- [Exercise prompt]: From the records below, give the number of lines that contain the string "size", without any other text.

- [Record set]:
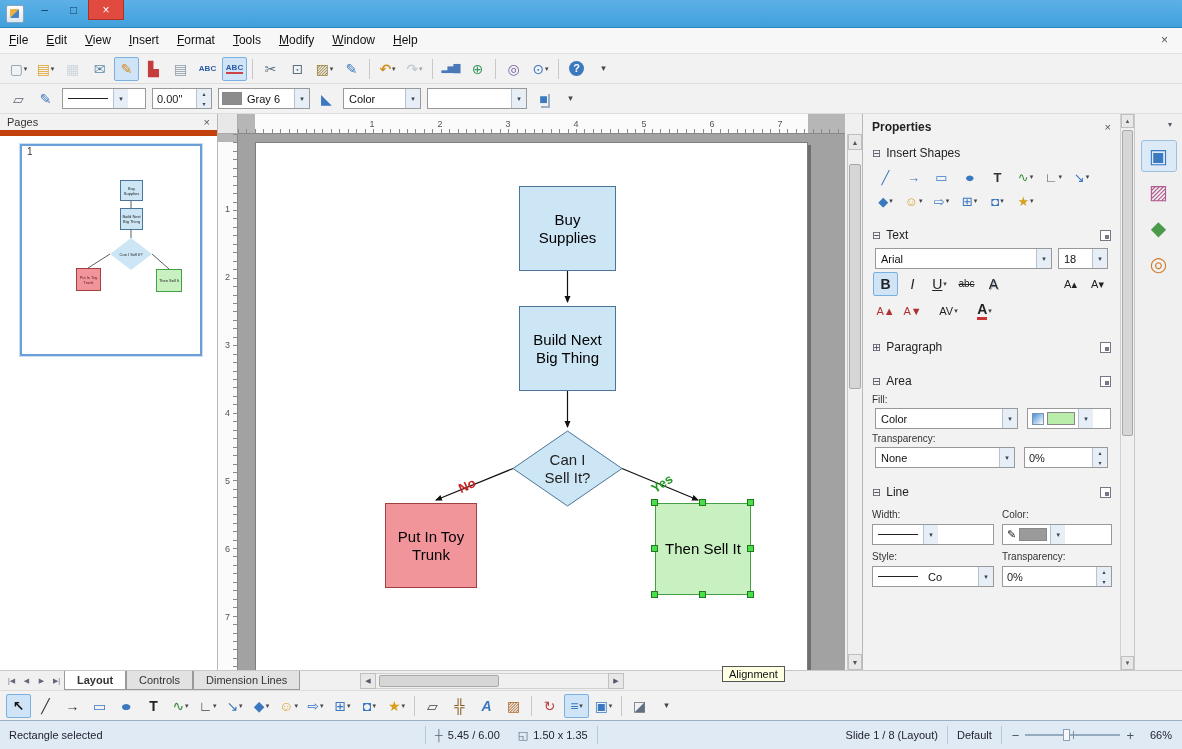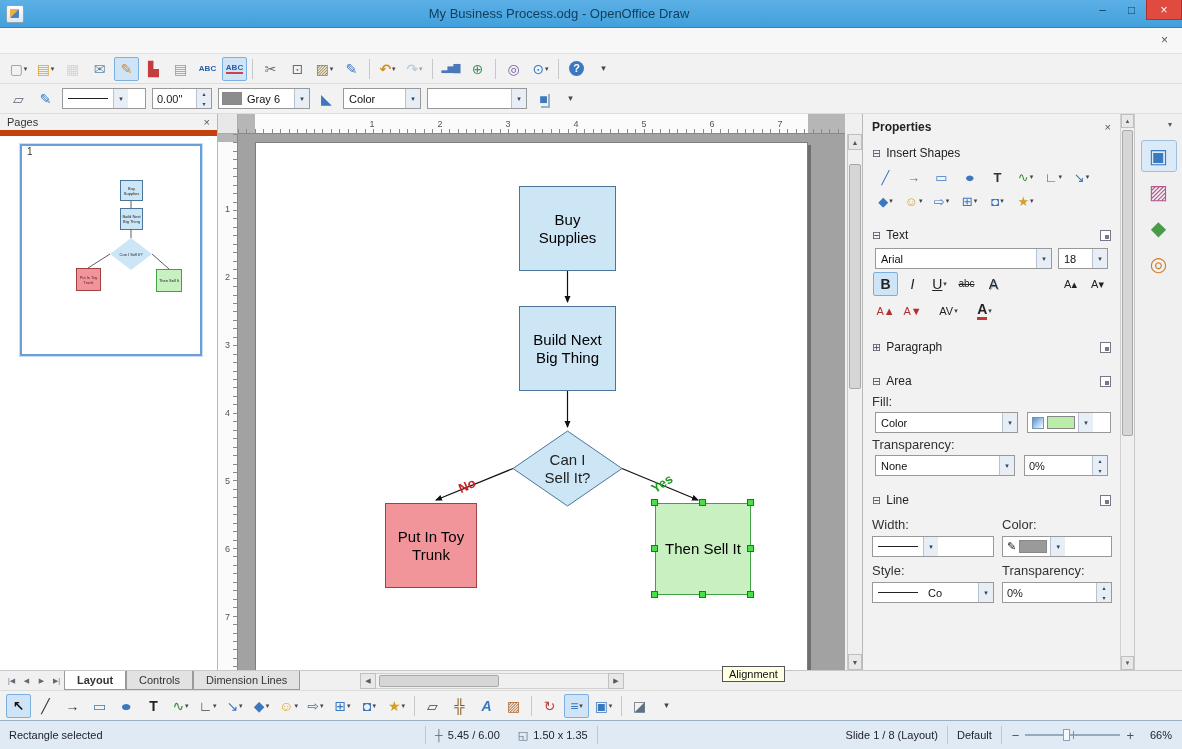--- a/index.html
+++ b/index.html
@@ -186,7 +186,6 @@
 
   <div class="titlebar">
     <span class="app-icon"></span>
-    <span class="title">My Business Process.odg - OpenOffice Draw</span>
     <span class="winbtns">
       <span class="wbtn">–</span>
       <span class="wbtn">□</span>

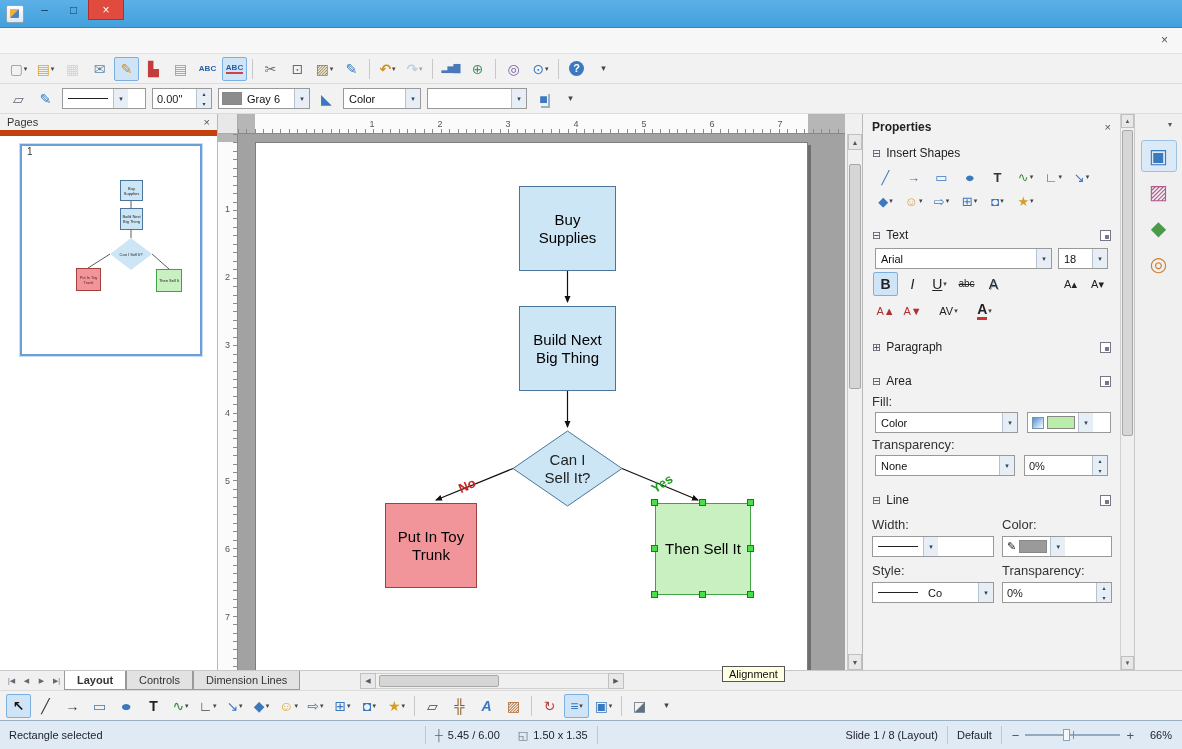--- a/index.html
+++ b/index.html
@@ -194,6 +194,18 @@
   </div>
 
   <div class="menubar">
+    <span class="menu-items">
+
+    <span class="menu-item">File</span>
+        <span class="menu-item">Edit</span>
+        <span class="menu-item">View</span>
+        <span class="menu-item">Insert</span>
+        <span class="menu-item">Format</span>
+        <span class="menu-item">Tools</span>
+        <span class="menu-item">Modify</span>
+        <span class="menu-item">Window</span>
+        <span class="menu-item">Help</span>
+      </span>
     <span class="doc-close">×</span>
   </div>
 

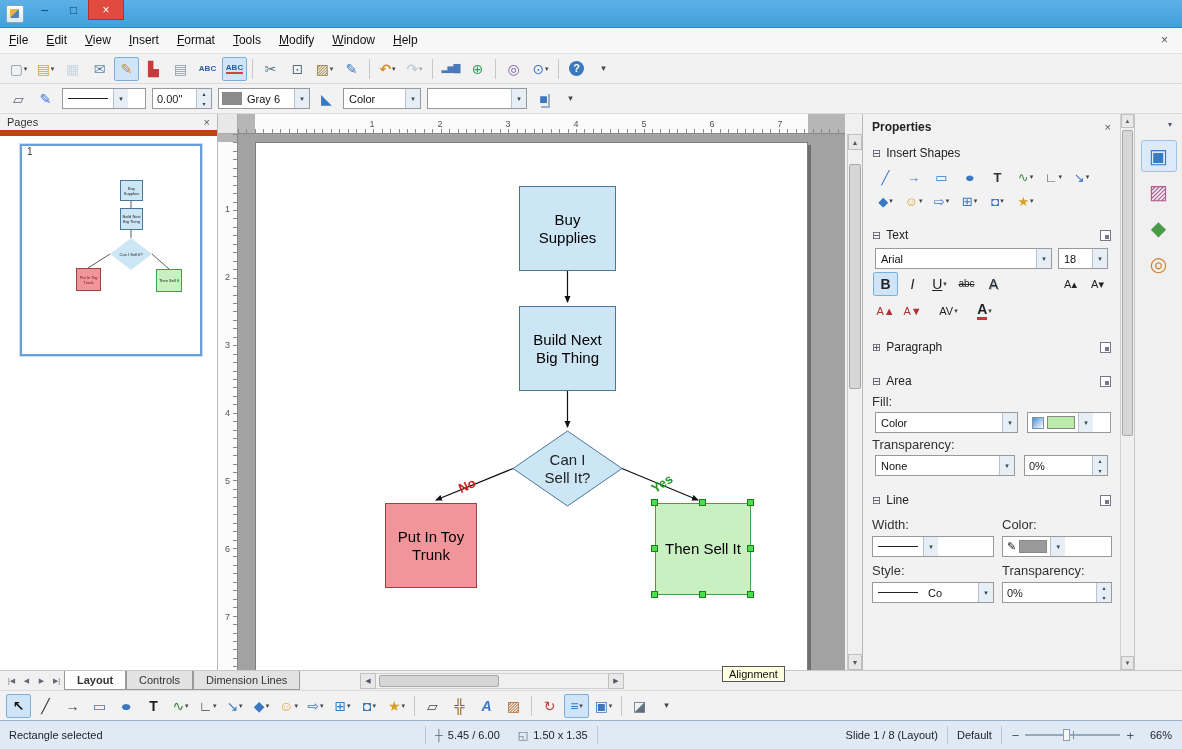--- a/index.html
+++ b/index.html
@@ -133,7 +133,7 @@
   .g.red { color:#b03030; font-size:11px; }
   .g.small { font-size:11px; }
   .g.fontcolor { border-bottom:3px solid #cc3333; line-height:1.1; font-weight:bold; }
-  .lbl { font-size:13px; color:#333; margin:4px 0 2px; }
+  .lbl { font-size:10px; color:#333; margin:4px 0 2px; }
   .grid2 { display:grid; grid-template-columns:122px 110px; gap:2px 8px; align-items:center; }
   .grid2 .combo, .grid2 .spinbox, .grid2 .swatchbtn { margin:0; width:100%; }
 

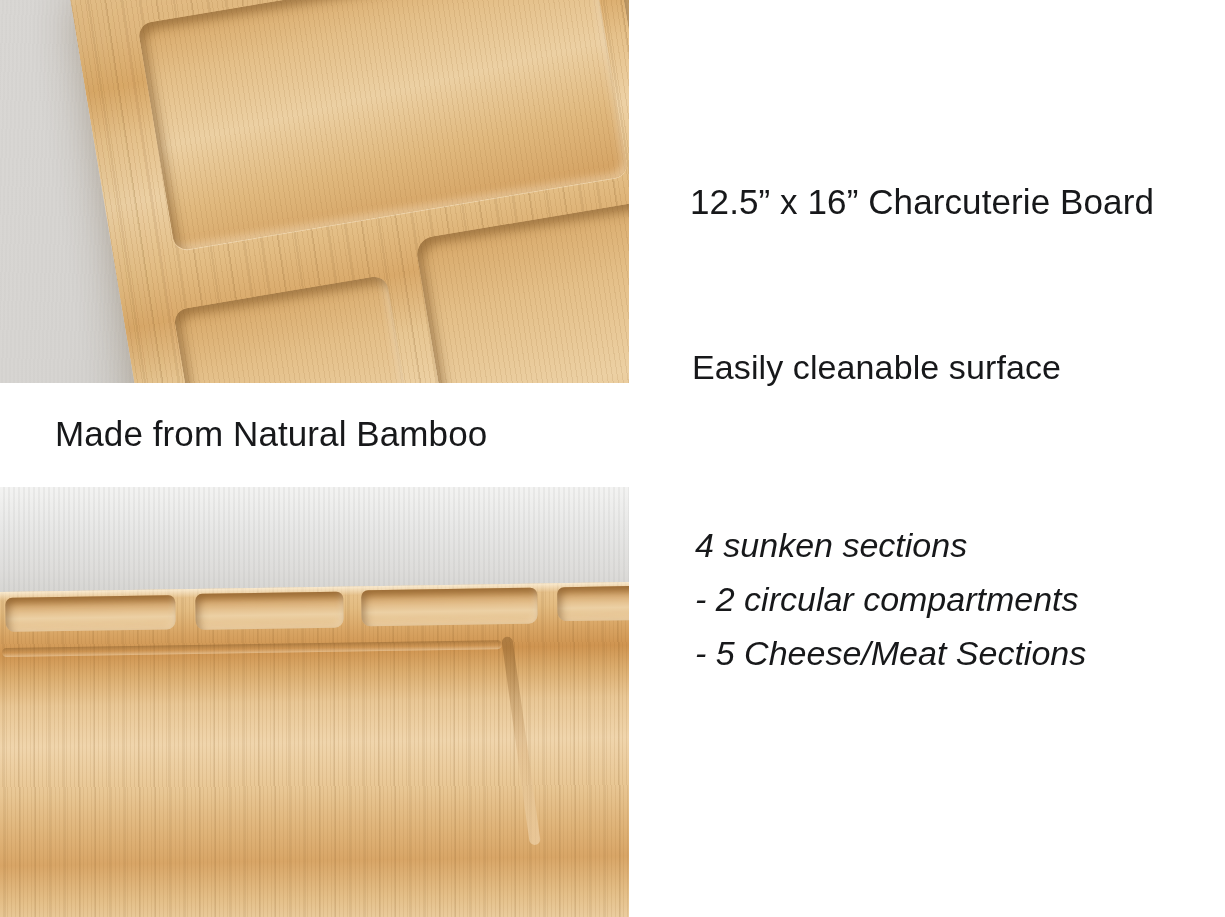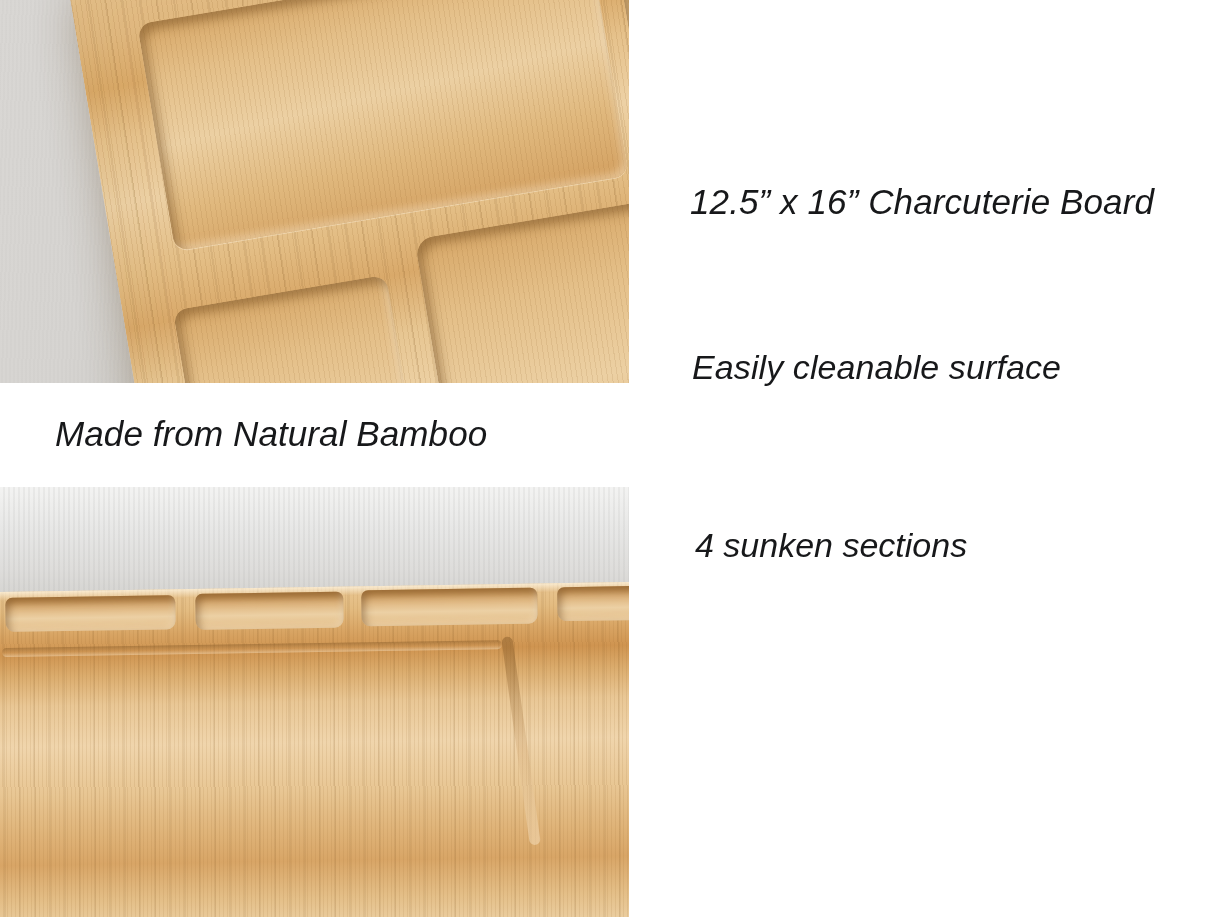--- a/index.html
+++ b/index.html
@@ -234,7 +234,6 @@
   .txt {
     position: absolute;
     color: #17181a;
-    font-style: italic;
     font-weight: 400;
     letter-spacing: 0.1px;
     white-space: nowrap;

- [Result of the task]: 4